** What the task requires **
Take each line below that has "capital" and copy it.

(Recorded data)
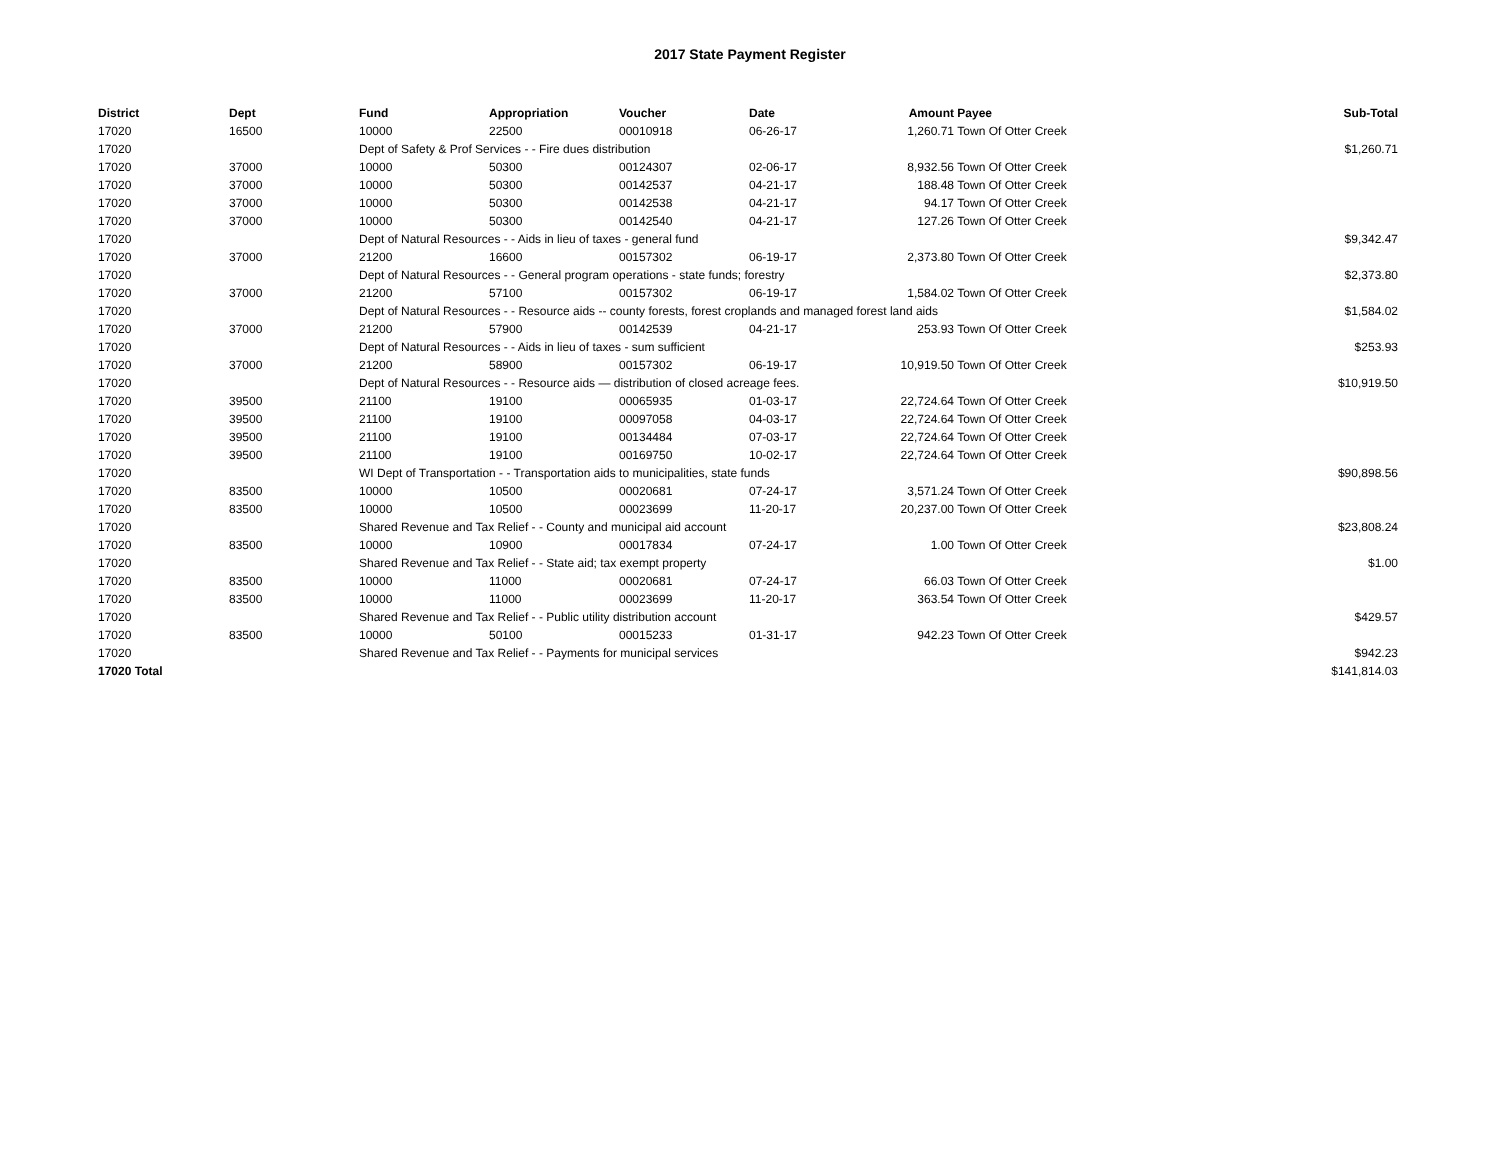2017 State Payment Register
| District | Dept | Fund | Appropriation | Voucher | Date | Amount | Payee | Sub-Total |
| --- | --- | --- | --- | --- | --- | --- | --- | --- |
| 17020 | 16500 | 10000 | 22500 | 00010918 | 06-26-17 | 1,260.71 | Town Of Otter Creek | |
| 17020 | | Dept of Safety & Prof Services - - Fire dues distribution | | | | | | $1,260.71 |
| 17020 | 37000 | 10000 | 50300 | 00124307 | 02-06-17 | 8,932.56 | Town Of Otter Creek | |
| 17020 | 37000 | 10000 | 50300 | 00142537 | 04-21-17 | 188.48 | Town Of Otter Creek | |
| 17020 | 37000 | 10000 | 50300 | 00142538 | 04-21-17 | 94.17 | Town Of Otter Creek | |
| 17020 | 37000 | 10000 | 50300 | 00142540 | 04-21-17 | 127.26 | Town Of Otter Creek | |
| 17020 | | Dept of Natural Resources - - Aids in lieu of taxes - general fund | | | | | | $9,342.47 |
| 17020 | 37000 | 21200 | 16600 | 00157302 | 06-19-17 | 2,373.80 | Town Of Otter Creek | |
| 17020 | | Dept of Natural Resources - - General program operations - state funds; forestry | | | | | | $2,373.80 |
| 17020 | 37000 | 21200 | 57100 | 00157302 | 06-19-17 | 1,584.02 | Town Of Otter Creek | |
| 17020 | | Dept of Natural Resources - - Resource aids -- county forests, forest croplands and managed forest land aids | | | | | | $1,584.02 |
| 17020 | 37000 | 21200 | 57900 | 00142539 | 04-21-17 | 253.93 | Town Of Otter Creek | |
| 17020 | | Dept of Natural Resources - - Aids in lieu of taxes - sum sufficient | | | | | | $253.93 |
| 17020 | 37000 | 21200 | 58900 | 00157302 | 06-19-17 | 10,919.50 | Town Of Otter Creek | |
| 17020 | | Dept of Natural Resources - - Resource aids — distribution of closed acreage fees. | | | | | | $10,919.50 |
| 17020 | 39500 | 21100 | 19100 | 00065935 | 01-03-17 | 22,724.64 | Town Of Otter Creek | |
| 17020 | 39500 | 21100 | 19100 | 00097058 | 04-03-17 | 22,724.64 | Town Of Otter Creek | |
| 17020 | 39500 | 21100 | 19100 | 00134484 | 07-03-17 | 22,724.64 | Town Of Otter Creek | |
| 17020 | 39500 | 21100 | 19100 | 00169750 | 10-02-17 | 22,724.64 | Town Of Otter Creek | |
| 17020 | | WI Dept of Transportation - - Transportation aids to municipalities, state funds | | | | | | $90,898.56 |
| 17020 | 83500 | 10000 | 10500 | 00020681 | 07-24-17 | 3,571.24 | Town Of Otter Creek | |
| 17020 | 83500 | 10000 | 10500 | 00023699 | 11-20-17 | 20,237.00 | Town Of Otter Creek | |
| 17020 | | Shared Revenue and Tax Relief - - County and municipal aid account | | | | | | $23,808.24 |
| 17020 | 83500 | 10000 | 10900 | 00017834 | 07-24-17 | 1.00 | Town Of Otter Creek | |
| 17020 | | Shared Revenue and Tax Relief - - State aid; tax exempt property | | | | | | $1.00 |
| 17020 | 83500 | 10000 | 11000 | 00020681 | 07-24-17 | 66.03 | Town Of Otter Creek | |
| 17020 | 83500 | 10000 | 11000 | 00023699 | 11-20-17 | 363.54 | Town Of Otter Creek | |
| 17020 | | Shared Revenue and Tax Relief - - Public utility distribution account | | | | | | $429.57 |
| 17020 | 83500 | 10000 | 50100 | 00015233 | 01-31-17 | 942.23 | Town Of Otter Creek | |
| 17020 | | Shared Revenue and Tax Relief - - Payments for municipal services | | | | | | $942.23 |
| 17020 Total | | | | | | | | $141,814.03 |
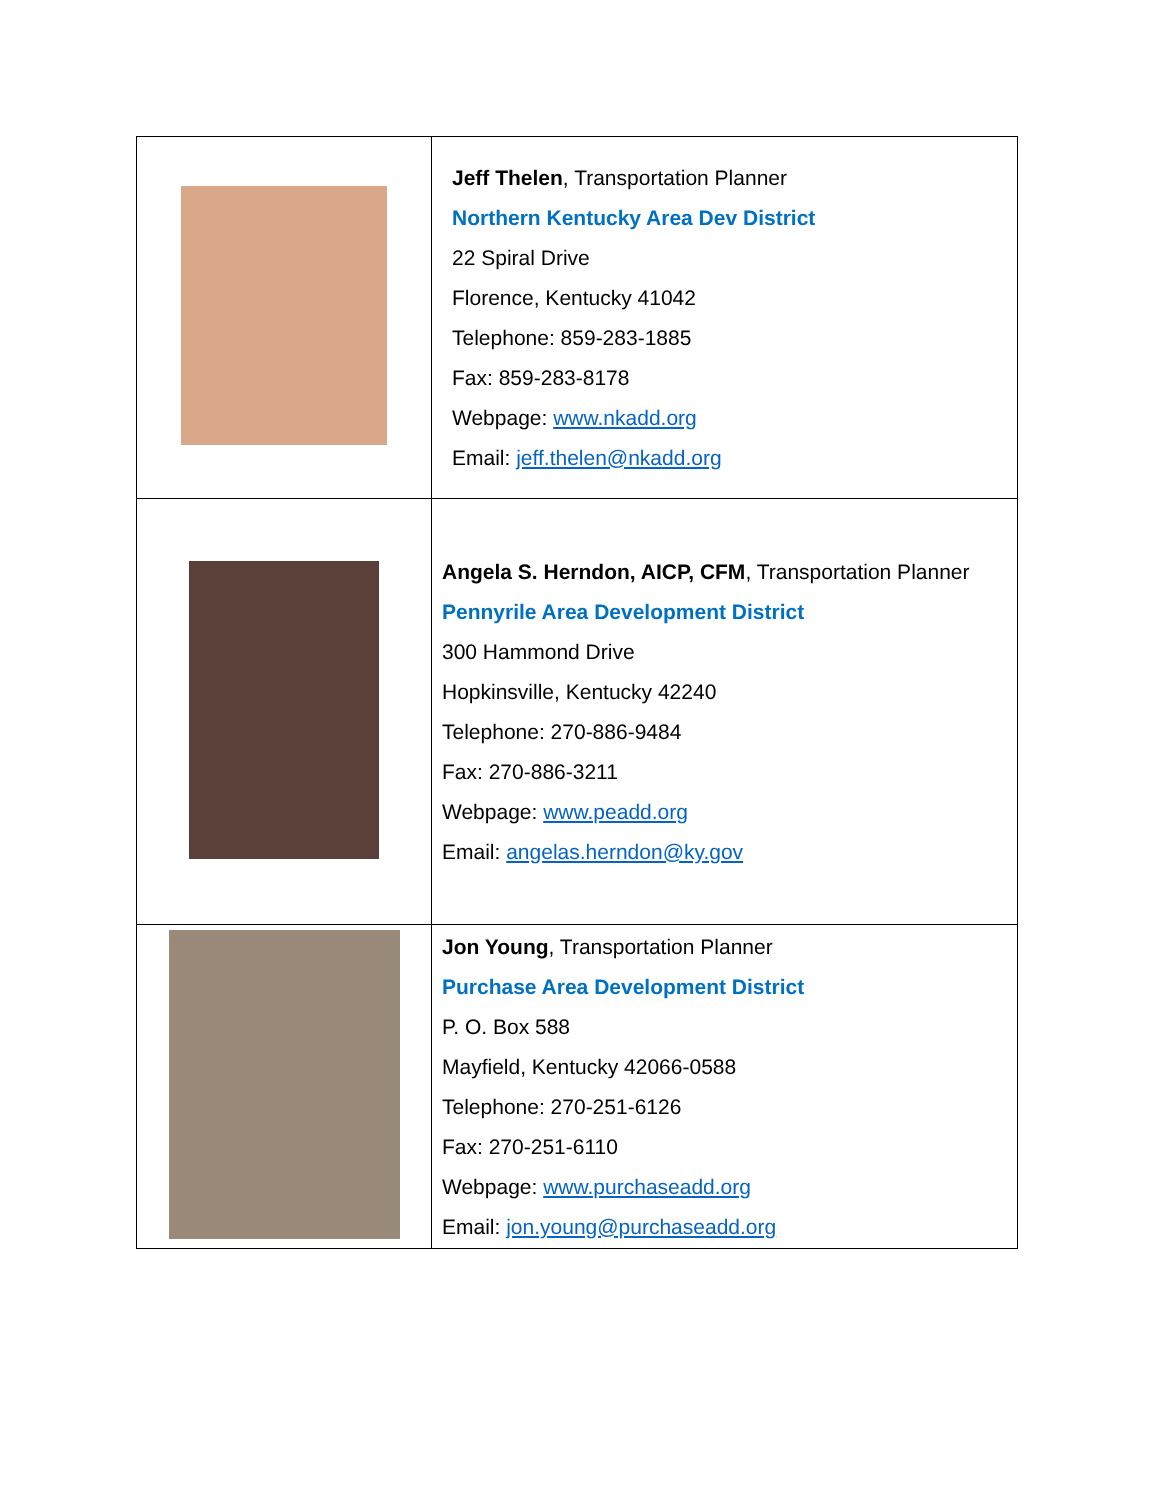| | Jeff Thelen , Transportation Planner Northern Kentucky Area Dev District 22 Spiral Drive Florence, Kentucky 41042 Telephone: 859-283-1885 Fax: 859-283-8178 Webpage: www.nkadd.org Email: jeff.thelen@nkadd.org |
| | Angela S. Herndon, AICP, CFM , Transportation Planner Pennyrile Area Development District 300 Hammond Drive Hopkinsville, Kentucky 42240 Telephone: 270-886-9484 Fax: 270-886-3211 Webpage: www.peadd.org Email: angelas.herndon@ky.gov |
| | Jon Young , Transportation Planner Purchase Area Development District P. O. Box 588 Mayfield, Kentucky 42066-0588 Telephone: 270-251-6126 Fax: 270-251-6110 Webpage: www.purchaseadd.org Email: jon.young@purchaseadd.org |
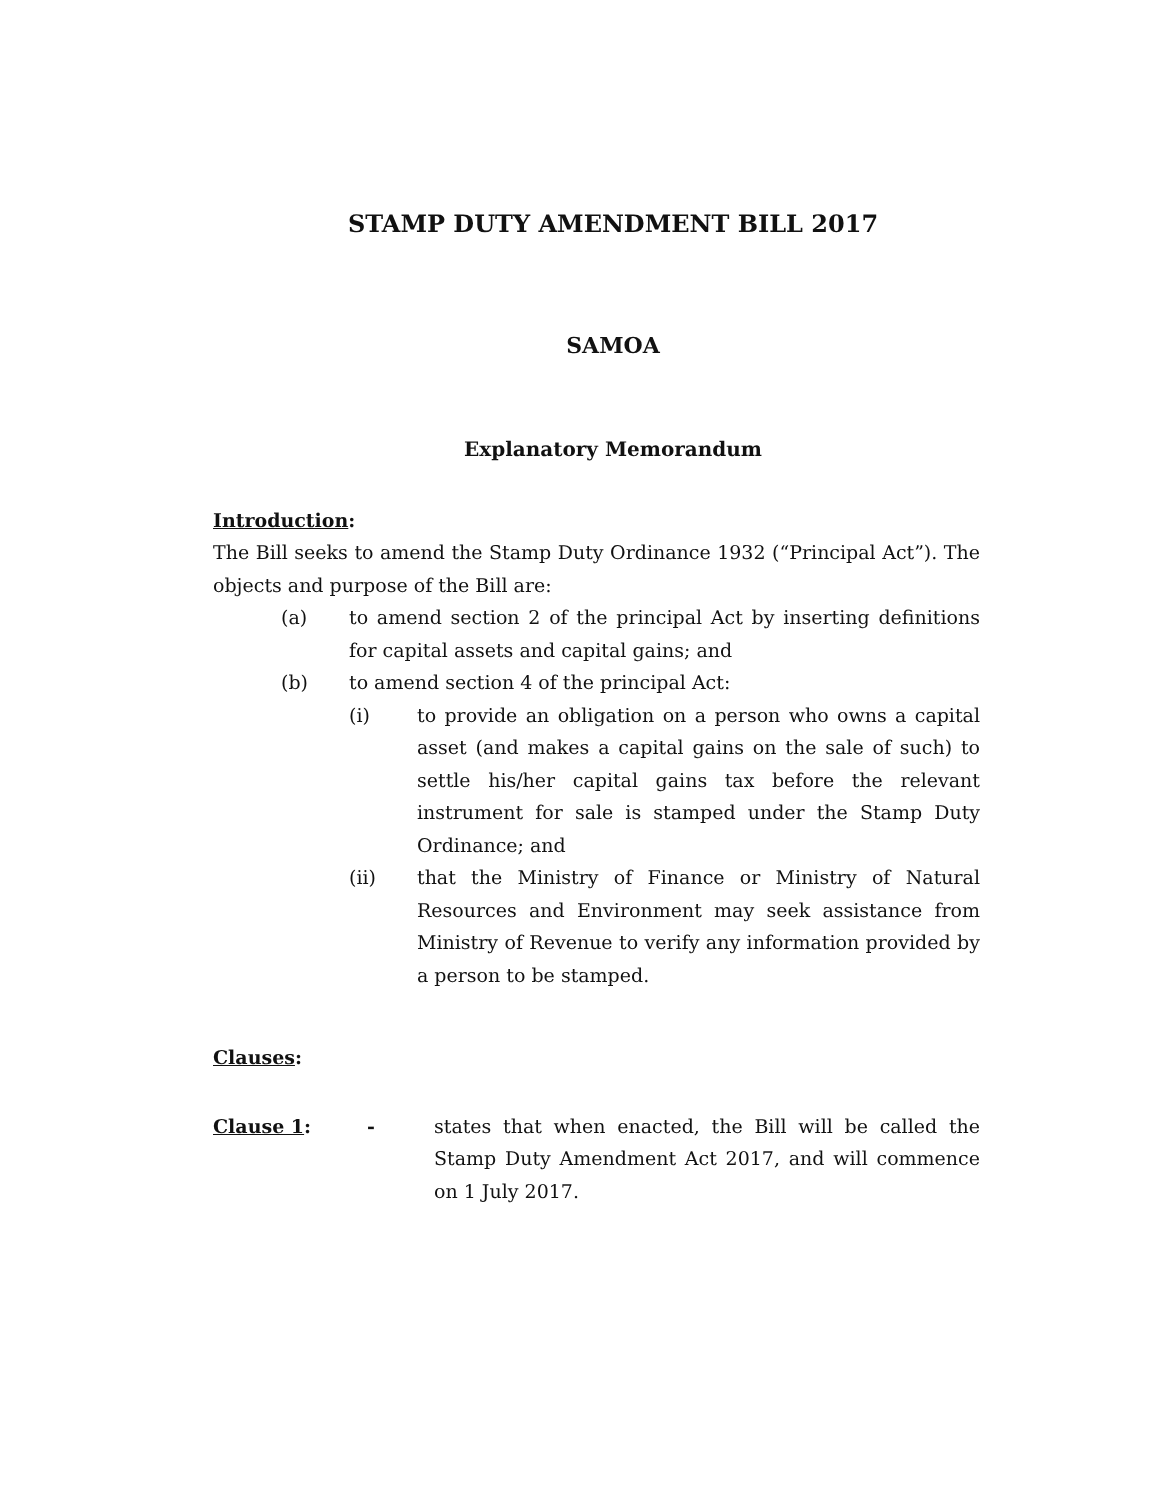STAMP DUTY AMENDMENT BILL 2017
SAMOA
Explanatory Memorandum
Introduction:
The Bill seeks to amend the Stamp Duty Ordinance 1932 (“Principal Act”). The objects and purpose of the Bill are:
(a) to amend section 2 of the principal Act by inserting definitions for capital assets and capital gains; and
(b) to amend section 4 of the principal Act:
(i) to provide an obligation on a person who owns a capital asset (and makes a capital gains on the sale of such) to settle his/her capital gains tax before the relevant instrument for sale is stamped under the Stamp Duty Ordinance; and
(ii) that the Ministry of Finance or Ministry of Natural Resources and Environment may seek assistance from Ministry of Revenue to verify any information provided by a person to be stamped.
Clauses:
Clause 1: - states that when enacted, the Bill will be called the Stamp Duty Amendment Act 2017, and will commence on 1 July 2017.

** Problem solution **
(a) to amend section 2 of the principal Act by inserting definitions for capital assets and capital gains; and
(i) to provide an obligation on a person who owns a capital asset (and makes a capital gains on the sale of such) to settle his/her capital gains tax before the relevant instrument for sale is stamped under the Stamp Duty Ordinance; and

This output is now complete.